### Extrait
☆ ☆ ☆ ☆ ☆ ☆ ☆

Maintenant que le Gouvernement vient très officiellement d’ériger l’Elevage au rang de secteur prioritaire de notre Economie, au même titre que l’Agriculture, la Pêche et l’Energie, il me semble opportun de pousser quelque peu la réflexion ; afin de montrer le rôle essentiel du secteur des productions animales et de la production laitière en particulier dans la sécurité alimentaire des populations et le développement rural qui se trouve être l’un des piliers du Développement durable.Dans cet article, je vais parler de l’Elevage laitier dont il faut souligner d’entrée de jeu le rôle structurant sur le secteur Elevage en général.

Malgré l’important cheptel bovin que compte notre pays (plus de 6 millions de têtes), et des conditions naturelles favorables dans certaines de nos régions, la production laitière locale reste marginale, à peine suffisante pour les veaux et l’autoconsommation des éleveurs. L’essentiel de la consommation camerounaise en lait et produits laitiers commercialisés est donc couverte par les importations.

☆ ☆ ☆ ☆ ☆ ☆ ☆

### Informations fournies
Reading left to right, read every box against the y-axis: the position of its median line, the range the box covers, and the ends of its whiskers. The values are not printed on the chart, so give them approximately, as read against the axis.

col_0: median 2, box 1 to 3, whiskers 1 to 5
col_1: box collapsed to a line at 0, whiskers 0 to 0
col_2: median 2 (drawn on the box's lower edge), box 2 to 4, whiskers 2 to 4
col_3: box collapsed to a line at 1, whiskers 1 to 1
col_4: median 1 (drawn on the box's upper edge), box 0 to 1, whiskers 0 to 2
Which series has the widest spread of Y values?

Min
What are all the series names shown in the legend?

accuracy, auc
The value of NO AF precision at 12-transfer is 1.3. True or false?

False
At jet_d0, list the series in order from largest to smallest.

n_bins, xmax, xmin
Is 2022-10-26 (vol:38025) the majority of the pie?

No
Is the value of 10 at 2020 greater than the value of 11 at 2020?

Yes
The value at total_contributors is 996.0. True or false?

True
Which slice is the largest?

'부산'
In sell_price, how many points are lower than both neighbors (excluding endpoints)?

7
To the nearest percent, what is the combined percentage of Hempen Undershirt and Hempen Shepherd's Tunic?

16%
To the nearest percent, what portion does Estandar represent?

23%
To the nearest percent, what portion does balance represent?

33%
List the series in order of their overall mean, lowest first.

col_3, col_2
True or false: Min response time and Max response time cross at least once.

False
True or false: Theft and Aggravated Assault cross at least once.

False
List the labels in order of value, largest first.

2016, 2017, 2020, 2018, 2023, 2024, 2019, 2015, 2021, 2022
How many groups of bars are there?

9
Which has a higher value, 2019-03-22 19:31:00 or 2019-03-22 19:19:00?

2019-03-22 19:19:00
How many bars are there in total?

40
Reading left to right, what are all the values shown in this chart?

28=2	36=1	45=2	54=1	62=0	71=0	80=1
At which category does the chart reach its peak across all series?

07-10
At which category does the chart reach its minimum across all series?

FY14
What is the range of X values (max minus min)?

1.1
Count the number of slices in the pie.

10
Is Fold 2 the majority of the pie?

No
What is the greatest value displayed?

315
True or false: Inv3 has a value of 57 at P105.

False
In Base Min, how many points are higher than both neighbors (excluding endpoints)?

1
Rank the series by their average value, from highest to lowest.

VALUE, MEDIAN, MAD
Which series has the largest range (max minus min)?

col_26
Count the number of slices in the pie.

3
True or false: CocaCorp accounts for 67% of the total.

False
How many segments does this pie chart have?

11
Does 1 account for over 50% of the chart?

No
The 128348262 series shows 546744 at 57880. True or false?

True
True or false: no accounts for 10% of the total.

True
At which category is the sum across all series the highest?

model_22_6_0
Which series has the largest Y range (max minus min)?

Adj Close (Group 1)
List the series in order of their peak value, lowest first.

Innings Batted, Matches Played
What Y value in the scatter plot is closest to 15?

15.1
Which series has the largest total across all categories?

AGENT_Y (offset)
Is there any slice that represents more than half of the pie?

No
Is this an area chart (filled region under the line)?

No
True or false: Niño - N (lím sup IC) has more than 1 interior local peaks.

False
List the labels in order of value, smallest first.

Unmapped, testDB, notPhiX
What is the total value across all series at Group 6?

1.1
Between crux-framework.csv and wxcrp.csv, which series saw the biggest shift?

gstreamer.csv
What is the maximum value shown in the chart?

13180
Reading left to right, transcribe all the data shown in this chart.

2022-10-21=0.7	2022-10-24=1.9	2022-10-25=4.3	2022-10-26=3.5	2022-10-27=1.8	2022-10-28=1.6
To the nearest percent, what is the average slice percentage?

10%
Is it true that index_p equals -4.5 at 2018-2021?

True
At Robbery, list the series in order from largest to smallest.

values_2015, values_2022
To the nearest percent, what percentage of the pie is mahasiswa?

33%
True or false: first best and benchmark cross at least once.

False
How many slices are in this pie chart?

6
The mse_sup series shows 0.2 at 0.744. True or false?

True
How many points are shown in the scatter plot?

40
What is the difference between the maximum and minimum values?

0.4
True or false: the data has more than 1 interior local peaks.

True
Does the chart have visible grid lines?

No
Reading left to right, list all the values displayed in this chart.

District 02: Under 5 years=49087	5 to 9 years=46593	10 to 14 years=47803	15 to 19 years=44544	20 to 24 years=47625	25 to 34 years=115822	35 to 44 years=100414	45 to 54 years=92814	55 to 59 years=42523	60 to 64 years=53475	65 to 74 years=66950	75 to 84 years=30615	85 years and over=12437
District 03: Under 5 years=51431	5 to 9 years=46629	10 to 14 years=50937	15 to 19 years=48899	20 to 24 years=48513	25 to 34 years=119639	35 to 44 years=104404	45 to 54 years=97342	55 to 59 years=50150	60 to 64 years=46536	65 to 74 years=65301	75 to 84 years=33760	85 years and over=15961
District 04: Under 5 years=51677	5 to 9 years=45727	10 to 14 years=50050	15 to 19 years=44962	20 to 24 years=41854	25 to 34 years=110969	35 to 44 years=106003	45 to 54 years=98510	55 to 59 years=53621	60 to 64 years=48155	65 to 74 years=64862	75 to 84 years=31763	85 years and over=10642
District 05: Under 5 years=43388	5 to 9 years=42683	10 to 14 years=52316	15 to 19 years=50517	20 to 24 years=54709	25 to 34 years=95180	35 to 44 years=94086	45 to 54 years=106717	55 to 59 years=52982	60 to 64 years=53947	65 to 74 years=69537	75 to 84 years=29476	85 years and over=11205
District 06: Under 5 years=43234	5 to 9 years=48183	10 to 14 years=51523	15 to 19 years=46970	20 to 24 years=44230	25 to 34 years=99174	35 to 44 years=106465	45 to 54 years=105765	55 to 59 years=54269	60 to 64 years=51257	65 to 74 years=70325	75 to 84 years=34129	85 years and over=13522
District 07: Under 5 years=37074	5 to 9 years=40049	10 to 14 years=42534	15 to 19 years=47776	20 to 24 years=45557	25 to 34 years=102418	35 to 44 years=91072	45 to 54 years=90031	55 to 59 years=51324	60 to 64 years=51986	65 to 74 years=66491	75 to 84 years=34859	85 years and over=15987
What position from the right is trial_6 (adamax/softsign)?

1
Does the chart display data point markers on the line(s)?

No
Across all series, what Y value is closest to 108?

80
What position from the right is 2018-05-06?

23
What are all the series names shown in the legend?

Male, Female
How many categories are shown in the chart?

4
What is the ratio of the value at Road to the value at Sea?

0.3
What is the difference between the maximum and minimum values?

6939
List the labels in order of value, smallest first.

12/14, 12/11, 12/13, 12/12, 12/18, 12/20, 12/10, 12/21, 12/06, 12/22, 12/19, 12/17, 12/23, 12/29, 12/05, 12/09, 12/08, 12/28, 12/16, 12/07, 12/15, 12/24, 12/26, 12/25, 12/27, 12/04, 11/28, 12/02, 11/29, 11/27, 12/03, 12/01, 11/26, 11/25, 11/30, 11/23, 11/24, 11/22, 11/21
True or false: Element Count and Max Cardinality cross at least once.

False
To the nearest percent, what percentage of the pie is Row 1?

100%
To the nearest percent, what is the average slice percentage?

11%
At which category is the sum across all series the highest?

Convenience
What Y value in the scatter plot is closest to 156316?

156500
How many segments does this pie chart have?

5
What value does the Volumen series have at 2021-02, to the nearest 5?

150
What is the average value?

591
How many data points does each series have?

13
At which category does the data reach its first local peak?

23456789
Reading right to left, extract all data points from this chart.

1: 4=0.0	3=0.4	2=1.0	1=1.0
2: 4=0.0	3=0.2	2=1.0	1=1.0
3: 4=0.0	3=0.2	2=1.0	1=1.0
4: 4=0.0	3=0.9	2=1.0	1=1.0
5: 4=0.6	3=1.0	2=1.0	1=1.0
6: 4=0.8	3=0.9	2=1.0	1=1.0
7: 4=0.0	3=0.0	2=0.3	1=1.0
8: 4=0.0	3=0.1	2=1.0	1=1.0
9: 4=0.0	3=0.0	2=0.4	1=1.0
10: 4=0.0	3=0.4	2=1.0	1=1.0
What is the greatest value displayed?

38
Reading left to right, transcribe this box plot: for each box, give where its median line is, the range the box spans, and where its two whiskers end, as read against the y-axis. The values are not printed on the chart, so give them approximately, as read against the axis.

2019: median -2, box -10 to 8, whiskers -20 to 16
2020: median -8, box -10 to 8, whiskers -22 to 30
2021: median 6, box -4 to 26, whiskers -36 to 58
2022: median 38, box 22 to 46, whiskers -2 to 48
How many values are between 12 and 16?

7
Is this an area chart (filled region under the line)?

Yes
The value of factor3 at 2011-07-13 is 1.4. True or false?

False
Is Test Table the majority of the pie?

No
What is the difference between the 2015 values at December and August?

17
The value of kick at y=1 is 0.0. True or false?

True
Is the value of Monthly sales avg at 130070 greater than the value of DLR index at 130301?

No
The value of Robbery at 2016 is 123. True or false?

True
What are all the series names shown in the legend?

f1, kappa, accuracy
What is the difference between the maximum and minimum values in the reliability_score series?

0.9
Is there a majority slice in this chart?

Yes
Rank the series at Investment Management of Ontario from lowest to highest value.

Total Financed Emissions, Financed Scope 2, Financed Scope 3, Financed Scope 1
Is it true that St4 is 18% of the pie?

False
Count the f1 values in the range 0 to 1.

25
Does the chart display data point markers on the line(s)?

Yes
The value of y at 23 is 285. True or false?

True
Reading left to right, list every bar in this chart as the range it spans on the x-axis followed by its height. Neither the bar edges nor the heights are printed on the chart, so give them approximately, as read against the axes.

☆ ☆ ☆ ☆ ☆ ☆ ☆

### Travail à faire
**a)** Répondez, s'il vous plaît, à ces questions d'après l'extrait sur l'élevage laitier :
(i) Au même titre que quels secteurs le Gouvernement a-t-il érigé l'Elevage en secteur prioritaire ?
(ii) Combien de têtes compte le cheptel bovin du pays ?
(iii) Par quoi l'essentiel de la consommation camerounaise en lait et produits laitiers commercialisés est-il couvert ?
**b)** Traduisez en anglais cette phrase de l'extrait : « Malgré l'important cheptel bovin que compte notre pays (plus de 6 millions de têtes), et des conditions naturelles favorables dans certaines de nos régions, la production laitière locale reste marginale, à peine suffisante pour les veaux et l'autoconsommation des éleveurs. »
**c)** Reproduisez mot pour mot le passage de l'extrait qui va de "Malgré l’important cheptel" jusqu'à "par les importations.".
Les enregistrements constituent un matériau à part, distinct de l'extrait.

### Réponses par point
**a)**
(i) L'Agriculture, la Pêche et l'Energie.
(ii) Plus de 6 millions de têtes.
(iii) Par les importations.

**b)** Despite the large cattle herd in our country (more than 6 million head) and favorable natural conditions in some of our regions, local milk production remains marginal, barely sufficient for calves and for the farmers' own consumption.

**c)**
Malgré l’important cheptel bovin que compte notre pays (plus de 6 millions de têtes), et des conditions naturelles favorables dans certaines de nos régions, la production laitière locale reste marginale, à peine suffisante pour les veaux et l’autoconsommation des éleveurs. L’essentiel de la consommation camerounaise en lait et produits laitiers commercialisés est donc couverte par les importations.